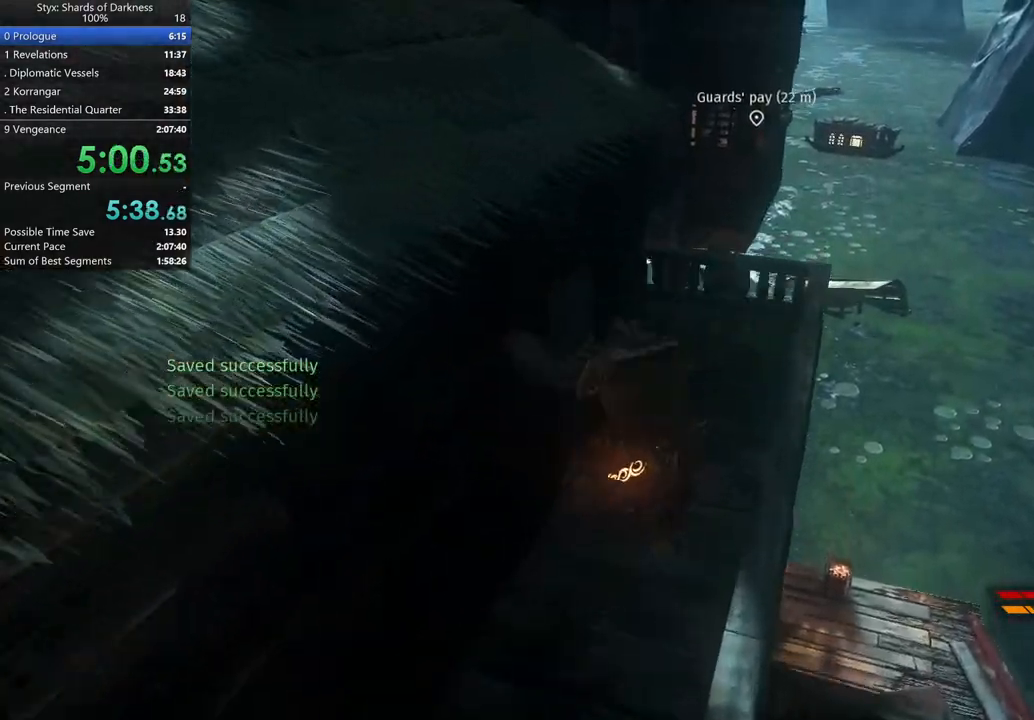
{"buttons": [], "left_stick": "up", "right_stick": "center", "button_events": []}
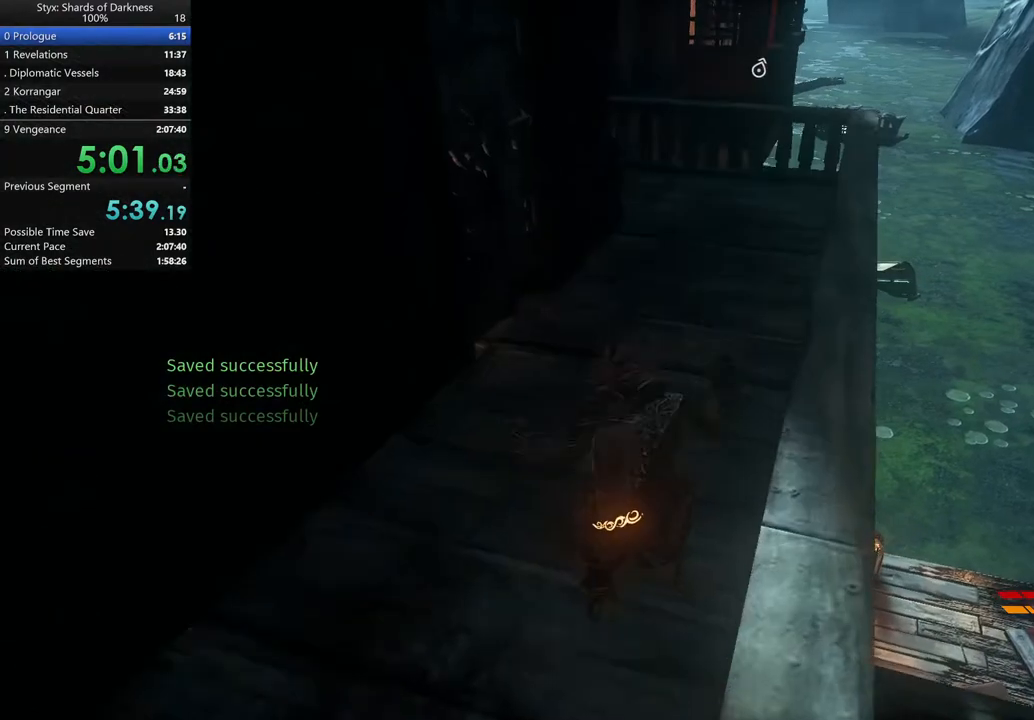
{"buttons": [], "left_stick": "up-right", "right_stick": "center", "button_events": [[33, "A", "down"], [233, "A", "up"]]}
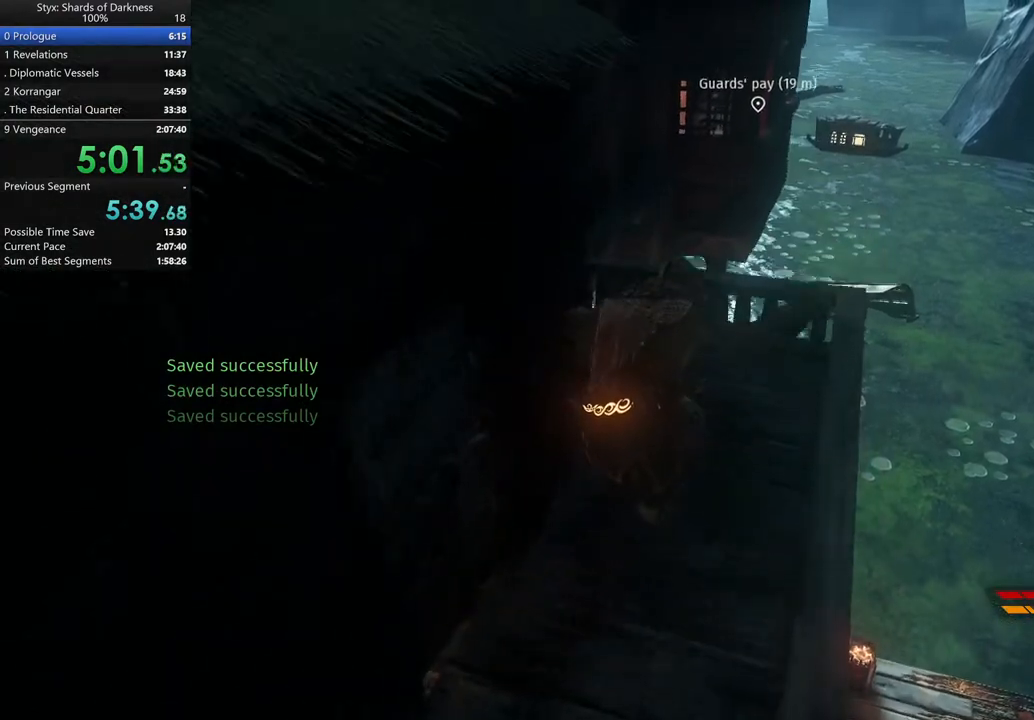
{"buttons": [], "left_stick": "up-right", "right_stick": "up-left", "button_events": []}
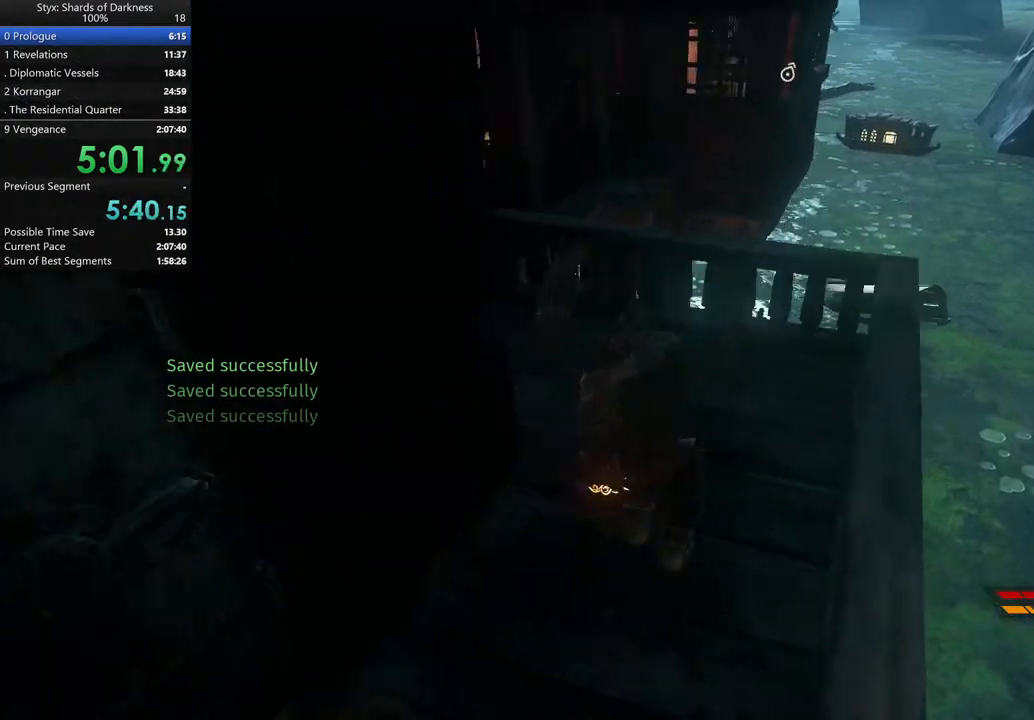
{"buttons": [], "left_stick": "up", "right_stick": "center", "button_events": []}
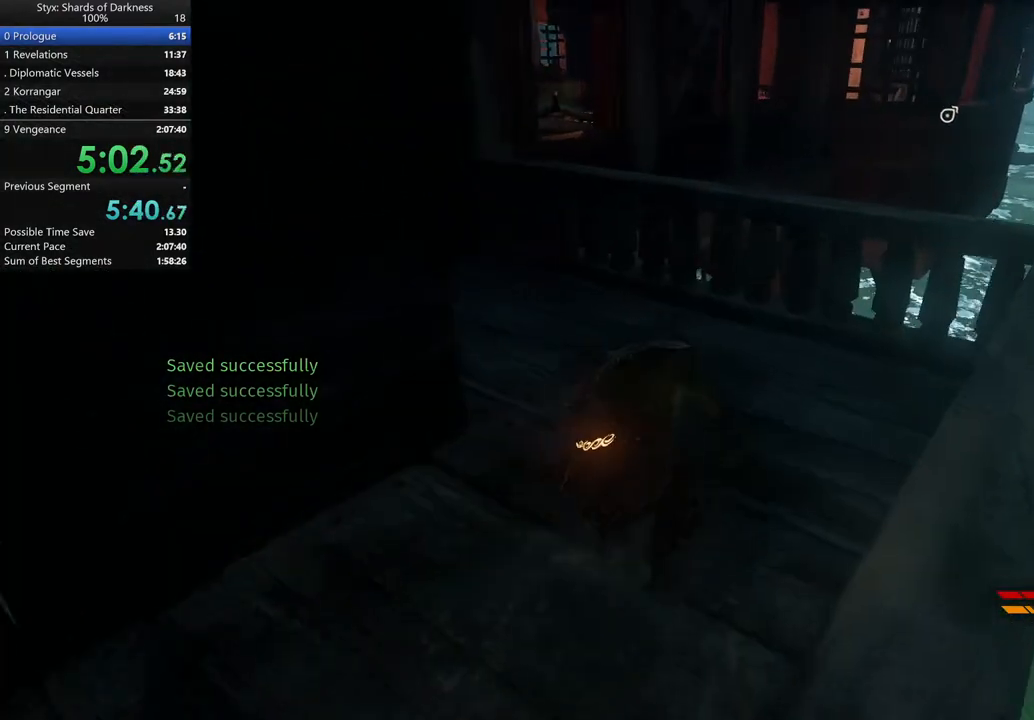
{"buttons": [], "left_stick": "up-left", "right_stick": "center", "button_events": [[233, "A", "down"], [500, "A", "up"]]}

◆ ◆ ◆ ◆ ◆ ◆ ◆

→ GOAL OF THE EXERCISE:
Each entry is to be written out again word for word, and any pictures are to be omitted.

→ PROBLEM SOLUTION:
{"buttons": [], "left_stick": "up", "right_stick": "center", "button_events": []}
{"buttons": [], "left_stick": "up-right", "right_stick": "center", "button_events": [[33, "A", "down"], [233, "A", "up"]]}
{"buttons": [], "left_stick": "up-right", "right_stick": "up-left", "button_events": []}
{"buttons": [], "left_stick": "up", "right_stick": "center", "button_events": []}
{"buttons": [], "left_stick": "up-left", "right_stick": "center", "button_events": [[233, "A", "down"], [500, "A", "up"]]}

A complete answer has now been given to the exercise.